Photo courtesy: http://www.flickr.com/photos/rsvstks/19428230/


  1. I like where you’re going with this! Makes me want to pull out a DSM IV and start looking for the symptoms of stress disorders, anxiety attacks, and other disorders, and see how many powers I can make for some nightmarish critter

    But I do agree, we shouldn’t trivialize mental illness, but there’s definitely something to be said for your line of thinking, Vanir.

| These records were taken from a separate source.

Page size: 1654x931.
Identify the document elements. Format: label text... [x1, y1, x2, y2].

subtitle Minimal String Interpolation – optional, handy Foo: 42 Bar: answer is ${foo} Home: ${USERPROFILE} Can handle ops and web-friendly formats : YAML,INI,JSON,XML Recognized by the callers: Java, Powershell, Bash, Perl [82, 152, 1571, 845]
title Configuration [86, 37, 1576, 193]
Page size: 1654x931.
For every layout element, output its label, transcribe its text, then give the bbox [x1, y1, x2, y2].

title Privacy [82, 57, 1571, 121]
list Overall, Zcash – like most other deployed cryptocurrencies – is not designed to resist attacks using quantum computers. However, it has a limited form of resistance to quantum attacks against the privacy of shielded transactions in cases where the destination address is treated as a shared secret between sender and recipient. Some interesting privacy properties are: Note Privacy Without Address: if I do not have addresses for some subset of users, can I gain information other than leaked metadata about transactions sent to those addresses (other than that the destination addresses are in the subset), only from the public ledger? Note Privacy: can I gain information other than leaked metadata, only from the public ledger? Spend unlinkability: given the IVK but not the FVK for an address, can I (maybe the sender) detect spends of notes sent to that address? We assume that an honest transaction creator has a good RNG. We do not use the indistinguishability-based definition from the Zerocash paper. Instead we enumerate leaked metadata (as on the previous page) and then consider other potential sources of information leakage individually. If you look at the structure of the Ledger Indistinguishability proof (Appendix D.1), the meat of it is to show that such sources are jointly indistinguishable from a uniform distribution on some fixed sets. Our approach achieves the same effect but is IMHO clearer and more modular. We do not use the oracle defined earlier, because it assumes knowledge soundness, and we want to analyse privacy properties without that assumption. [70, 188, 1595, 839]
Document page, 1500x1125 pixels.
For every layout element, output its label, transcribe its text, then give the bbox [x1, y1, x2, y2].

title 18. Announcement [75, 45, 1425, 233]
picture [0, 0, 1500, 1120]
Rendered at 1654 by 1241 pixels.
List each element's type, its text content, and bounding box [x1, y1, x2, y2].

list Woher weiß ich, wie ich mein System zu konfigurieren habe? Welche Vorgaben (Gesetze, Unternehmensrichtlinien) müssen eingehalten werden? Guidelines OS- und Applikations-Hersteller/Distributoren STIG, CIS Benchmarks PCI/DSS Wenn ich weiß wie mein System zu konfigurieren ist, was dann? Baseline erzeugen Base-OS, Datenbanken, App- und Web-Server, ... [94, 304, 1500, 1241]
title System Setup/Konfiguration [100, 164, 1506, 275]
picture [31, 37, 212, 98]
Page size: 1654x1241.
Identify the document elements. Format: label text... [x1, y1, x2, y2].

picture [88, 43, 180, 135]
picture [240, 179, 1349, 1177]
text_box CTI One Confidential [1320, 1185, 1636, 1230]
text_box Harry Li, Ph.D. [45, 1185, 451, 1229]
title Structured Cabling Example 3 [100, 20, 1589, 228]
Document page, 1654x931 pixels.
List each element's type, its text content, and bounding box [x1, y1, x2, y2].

  2. Thank you. This is perfect. My group is heading into a “fear zone” in the next session, and now I have a better way of making that happen.


  3. Noumenon says:

    I just sent an e-mail to my DM telling him I’m going to make Wisdom my dump stat so he can target me with all kinds of fun fear and confusion effects.

  4. You know, I do like this. It’s an aspect what we don’t think about…and it makes me wonder exactly what else there is in gaming that we overlook.

  5. Shilling says:

    Good post Vanir. I also fall into both those groups, although I’m glad to say that I no longer need pharmaceutical aid. But I know how these ailments can completely warp reality for a person. The Nazgul’s aura of terror is also one of my favourite things about Lord of the Rings, and something that couldn’t quite be captured on film.

    One of my favourite little touches in WOrld of Warcraft was the effect of alchahol. if you were intoxicated, monsters would appear to be a few levels lower than they actually were – an excellent simulation of Dutch courage.

    Fear should have similar effects, making everything seem much more dangerous than it actually is. Someone attacking a monster that they fear should be told how their blow appears to do no harm at all (when actually it took a hefty chunk of XP). Fear should also cause psychic damage – it absolutely drains your will to fight and since HP is will-to-fight, fear should sap away even more than physical harm.

    Skill checks – if something is feared, tell the player that they need to roll a very hard DC and the consequences of failure are dire. If they decide to actually take the roll, then the DC and fallout is more reasonable.

    Phobias and fears make excellent story hooks too. How can you escort the famous mage to the college of magic if he refuses to leave his house?

    Emotions are at the heart of all human storytelling. Some people think it is plot, but if plot fails to cause emotional change then it is just a bunch of stuff that happens.

  6. “[W]e shouldn’t trivialize mental illness”

    I agree, but then to the degree that combat, wounds, death etc. are entertaining components a D&D game, we shouldn’t allow well intended sensitivity to prevent us from using in-game psychological effects as ways to make for an entertaining and exciting experience. WFRP (at least the first edition) has characters build up insanity points as they battle ancient horrors and the like, and after a threshold is reached the characters must use a die roll to check whether they have developed some kind of psychological disorder. I currently spend a lot of my professional life among psychiatrists, and I’m not sure what they’d make of the table the characters roll on, but it does make for interesting role-play opportunities. Of course, the idea of a WFRP character who isn’t afraid of anything to start with falls outside my experience, but in D&D it can be a problem.

    “Fear should also cause psychic damage – it absolutely drains your will to fight and since HP is will-to-fight, fear should sap away even more than physical harm.”

    I really do like this idea – it is something I’m going to have to incorporate into my approach to HP and damage – http://drbargle.blogspot.com/2010/06/characters-saint-sebastian.html.

  7. amnuxoll says:

    I’ve never been a fan of having PCs being forced to run away from fear effects. An approach I’d like to try sometime that seems inline with your essay is to take away their temporary bonuses. If you’re afraid, then:

    4e: Your powers can no longer grant a bonus to attack rolls. You also can’t use your action point.

    3e: Spells that grant a temporary bonus, including spells like Bull’s Strength, don’t work for you.